* **Task prompt**:
Where a line in the records below includes "geleverd", pull that line out.

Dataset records
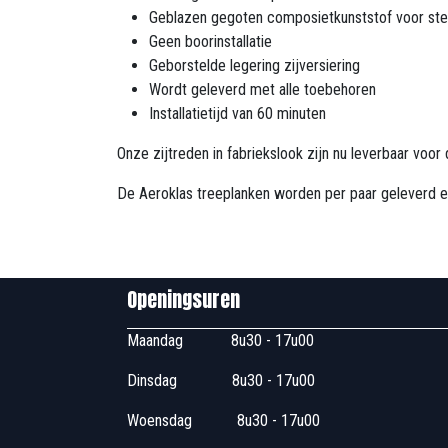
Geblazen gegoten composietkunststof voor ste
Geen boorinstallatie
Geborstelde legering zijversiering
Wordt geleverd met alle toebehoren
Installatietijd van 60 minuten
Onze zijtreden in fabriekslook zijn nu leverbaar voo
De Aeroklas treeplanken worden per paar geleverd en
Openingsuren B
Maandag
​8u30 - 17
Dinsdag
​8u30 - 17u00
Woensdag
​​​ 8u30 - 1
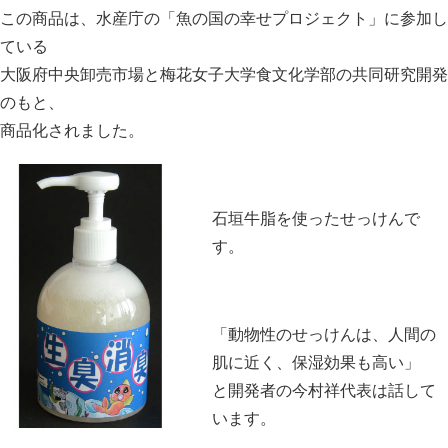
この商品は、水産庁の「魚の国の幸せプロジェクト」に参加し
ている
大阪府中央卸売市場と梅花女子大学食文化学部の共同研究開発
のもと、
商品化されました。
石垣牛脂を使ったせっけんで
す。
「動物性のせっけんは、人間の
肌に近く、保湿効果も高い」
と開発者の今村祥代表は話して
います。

* **Response to the exercise**:
Wordt geleverd met alle toebehoren
De Aeroklas treeplanken worden per paar geleverd en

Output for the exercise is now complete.